Ok, we know that an entertainment site that averages around 5 cents a click can eaily go down to earning 1-2 cents a click when smartpriced but what about a site that deals with mortgage? If the site averages close to $1 a click, is it possible to go down to 1-2 cents a click as well when smart priced. I mean this is like giving sites providing mortgage products and services near on free advertising. This can't be right, can it?
It seems to base your ppc price on an average of all your sites, I have remedied it by only keeping similar ppc e.g. mortgages, loans and removing adsense from lower click prices e.g. mobile logos
I've had Adsense on my entertainment site for 3 months now. In the beginning I was smart priced. But now my earnings have increased gradually but so has my traffic. I have already earned $28 before noon today. So that tells me Google has stopped smart pricing my site. Maybe Google smart prices new sites and reevaluates them after 60 days or something.
It's all about conversion. If your increased traffic is converting for them, they will either lessen smartpricing or remove it. To be absolutely sure if smartpricing has been lifted off your account, I would look at your eCPM, which takes into account your increased traffic in regards to your earnings/CPC.
Possibly. I average 5-12c a click on my main site but a secondary one got a $2.00 click a couple of days ago.
Hi Jack, I've noticed my eCPM has risen lately. My CPM hovers between $.60 and $1+ which is great for my traffic! I will end today with around $80 which I'm sure is peanuts for you but excellent for me! Remember when I used to complain about my low CPM?

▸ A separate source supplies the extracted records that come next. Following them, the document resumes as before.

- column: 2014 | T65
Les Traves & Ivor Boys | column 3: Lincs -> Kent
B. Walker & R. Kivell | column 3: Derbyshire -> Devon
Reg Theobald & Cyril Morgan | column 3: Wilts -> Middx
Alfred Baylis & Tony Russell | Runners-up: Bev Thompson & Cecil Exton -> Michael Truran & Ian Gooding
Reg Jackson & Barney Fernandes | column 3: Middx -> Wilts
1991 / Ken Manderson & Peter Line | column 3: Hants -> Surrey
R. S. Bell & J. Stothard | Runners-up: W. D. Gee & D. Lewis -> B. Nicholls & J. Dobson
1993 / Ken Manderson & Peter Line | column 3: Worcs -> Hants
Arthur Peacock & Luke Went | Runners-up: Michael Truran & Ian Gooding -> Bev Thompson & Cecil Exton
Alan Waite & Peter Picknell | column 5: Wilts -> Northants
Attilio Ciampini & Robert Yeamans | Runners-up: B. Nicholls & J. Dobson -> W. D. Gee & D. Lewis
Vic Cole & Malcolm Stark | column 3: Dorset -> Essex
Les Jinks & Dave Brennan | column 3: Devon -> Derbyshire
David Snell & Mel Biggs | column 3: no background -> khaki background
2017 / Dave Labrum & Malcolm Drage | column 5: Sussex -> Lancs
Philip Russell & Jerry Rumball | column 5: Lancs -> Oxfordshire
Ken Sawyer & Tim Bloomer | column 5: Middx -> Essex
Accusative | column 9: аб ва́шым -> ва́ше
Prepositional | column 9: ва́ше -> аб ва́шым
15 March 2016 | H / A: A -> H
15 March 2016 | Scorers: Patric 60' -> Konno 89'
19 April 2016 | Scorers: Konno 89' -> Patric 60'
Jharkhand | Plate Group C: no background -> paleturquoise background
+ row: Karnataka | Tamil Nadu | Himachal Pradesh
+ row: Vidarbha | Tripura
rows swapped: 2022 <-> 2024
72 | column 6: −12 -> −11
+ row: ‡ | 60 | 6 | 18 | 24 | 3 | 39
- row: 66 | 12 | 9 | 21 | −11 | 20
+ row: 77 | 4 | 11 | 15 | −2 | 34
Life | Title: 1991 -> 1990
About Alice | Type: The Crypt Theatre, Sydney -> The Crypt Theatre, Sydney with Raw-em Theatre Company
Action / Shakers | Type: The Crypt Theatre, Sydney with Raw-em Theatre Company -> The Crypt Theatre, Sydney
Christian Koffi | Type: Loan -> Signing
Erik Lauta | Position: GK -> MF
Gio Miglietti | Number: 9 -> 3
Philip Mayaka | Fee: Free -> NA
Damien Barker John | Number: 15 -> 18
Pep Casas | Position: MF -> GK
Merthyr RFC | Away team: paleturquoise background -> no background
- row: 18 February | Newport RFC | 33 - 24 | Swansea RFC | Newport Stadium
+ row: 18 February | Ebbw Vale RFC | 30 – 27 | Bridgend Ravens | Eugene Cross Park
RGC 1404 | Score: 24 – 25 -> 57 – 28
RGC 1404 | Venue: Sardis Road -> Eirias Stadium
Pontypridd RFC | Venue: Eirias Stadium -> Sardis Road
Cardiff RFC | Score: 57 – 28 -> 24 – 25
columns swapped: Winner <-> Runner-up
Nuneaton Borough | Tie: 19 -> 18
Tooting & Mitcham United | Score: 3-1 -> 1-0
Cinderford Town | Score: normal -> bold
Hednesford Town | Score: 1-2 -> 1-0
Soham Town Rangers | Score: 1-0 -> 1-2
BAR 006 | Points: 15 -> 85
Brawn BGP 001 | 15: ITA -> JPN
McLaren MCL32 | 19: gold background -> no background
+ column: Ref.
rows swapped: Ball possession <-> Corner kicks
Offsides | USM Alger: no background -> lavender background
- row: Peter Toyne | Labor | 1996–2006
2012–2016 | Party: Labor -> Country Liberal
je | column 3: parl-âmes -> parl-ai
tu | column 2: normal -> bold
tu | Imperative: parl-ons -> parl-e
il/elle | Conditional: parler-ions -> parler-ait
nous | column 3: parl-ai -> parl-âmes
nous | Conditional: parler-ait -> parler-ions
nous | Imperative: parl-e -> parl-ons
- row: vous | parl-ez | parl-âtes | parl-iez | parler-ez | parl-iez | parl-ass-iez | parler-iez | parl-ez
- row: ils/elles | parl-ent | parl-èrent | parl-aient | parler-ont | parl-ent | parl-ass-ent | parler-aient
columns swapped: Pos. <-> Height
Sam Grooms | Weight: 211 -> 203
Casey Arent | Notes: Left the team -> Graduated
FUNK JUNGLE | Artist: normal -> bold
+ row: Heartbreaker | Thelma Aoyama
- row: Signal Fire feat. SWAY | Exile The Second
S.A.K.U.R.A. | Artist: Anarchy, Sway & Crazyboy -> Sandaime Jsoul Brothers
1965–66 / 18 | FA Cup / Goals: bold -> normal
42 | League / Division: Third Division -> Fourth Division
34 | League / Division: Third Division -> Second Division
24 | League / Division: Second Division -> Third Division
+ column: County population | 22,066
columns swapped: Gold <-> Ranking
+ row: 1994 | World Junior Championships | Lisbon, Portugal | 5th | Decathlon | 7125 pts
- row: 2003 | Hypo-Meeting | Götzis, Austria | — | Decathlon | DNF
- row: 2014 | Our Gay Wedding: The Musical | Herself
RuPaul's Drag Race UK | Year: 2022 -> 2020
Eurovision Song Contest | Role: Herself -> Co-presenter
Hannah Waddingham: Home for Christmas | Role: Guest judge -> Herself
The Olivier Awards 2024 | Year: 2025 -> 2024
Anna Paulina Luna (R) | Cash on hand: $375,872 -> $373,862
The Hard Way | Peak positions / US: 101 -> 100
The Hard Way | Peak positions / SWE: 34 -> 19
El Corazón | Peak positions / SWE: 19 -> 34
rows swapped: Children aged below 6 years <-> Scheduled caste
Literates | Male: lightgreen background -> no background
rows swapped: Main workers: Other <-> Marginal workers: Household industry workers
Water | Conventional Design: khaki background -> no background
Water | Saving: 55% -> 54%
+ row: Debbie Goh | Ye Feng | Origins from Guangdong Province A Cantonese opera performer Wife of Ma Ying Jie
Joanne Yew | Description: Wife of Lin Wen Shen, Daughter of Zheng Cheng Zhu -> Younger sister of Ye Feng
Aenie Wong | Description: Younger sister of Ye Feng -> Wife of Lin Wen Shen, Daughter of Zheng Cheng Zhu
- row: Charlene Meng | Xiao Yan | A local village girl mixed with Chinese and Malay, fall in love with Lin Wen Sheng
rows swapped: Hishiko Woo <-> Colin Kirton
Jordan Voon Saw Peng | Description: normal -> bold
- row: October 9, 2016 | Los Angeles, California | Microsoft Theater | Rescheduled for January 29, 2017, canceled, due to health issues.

Well done! Once you've reached a certain point with Adsense, you might want to look at other sources of revenue to compliment your Adsense earnings. A banner at the top, a box at the bottom, will double your revenue without taking anything away from your Adsense earnings.
Whoa, wait. I'm just curious what "being smart priced" means. I thought that smart pricing was executed on regular basis with all publisher sites. Is that something they pull on only some 'lucky' ones? ...and how do I get out of there then?
I think all new sites are smart priced initially until they prove their worth. It's a protection against made for adsense sites.
You can use any CPM ad network or affiliate banners. The only thing that goes against Adsense TOS is other contextual advertising (i.e. YPN, Clicksor, Bidvertiser, etc.) I'm referring to CPM ad banners -- Valueclick, Tribal Fusion, etc. that will pay you by impressions, and not clicks. Depending on the size of your site (if you do more than 2000 uniques a day) you can probably get into Valueclick Media and start serving ads immediately. I would apply, because it doesn't cost you anything.
It seems more like 60 days because that's how long I was smart priced. My traffic has only slightly increased but my earnings has increased dramatically.
Could be. Who really knows how Google does anything? They seem to love the mystery and speculation surrounding them, and the more ambiguous they can be, the better it seems.
Couldn't tell you. Most of my sites have been converted to YPN. They're now making three times as much.
Don’t want to highjack the thread but do you think *new sites* are smart priced for a certain amount of time, before they begin to be treated like any other site? I’m asking that because recently, about 10 days after creating a new site that has AdSense ads, my AdSense account was heavily smart priced. I’m still trying to figure out the exact reason for that (could it be because there’s a new site in the AdSense account?) and the best strategy to bring things back to normal.
Usually smartpricing doesn't kick in until your sites (i.e. your account) reaches its highest pinnacle of earning -- say, for one week you make more those days than you ever have -- and then the next day -- bam, you're smartpriced. High earnings most likely kicks in some kind of audit of your site's conversion.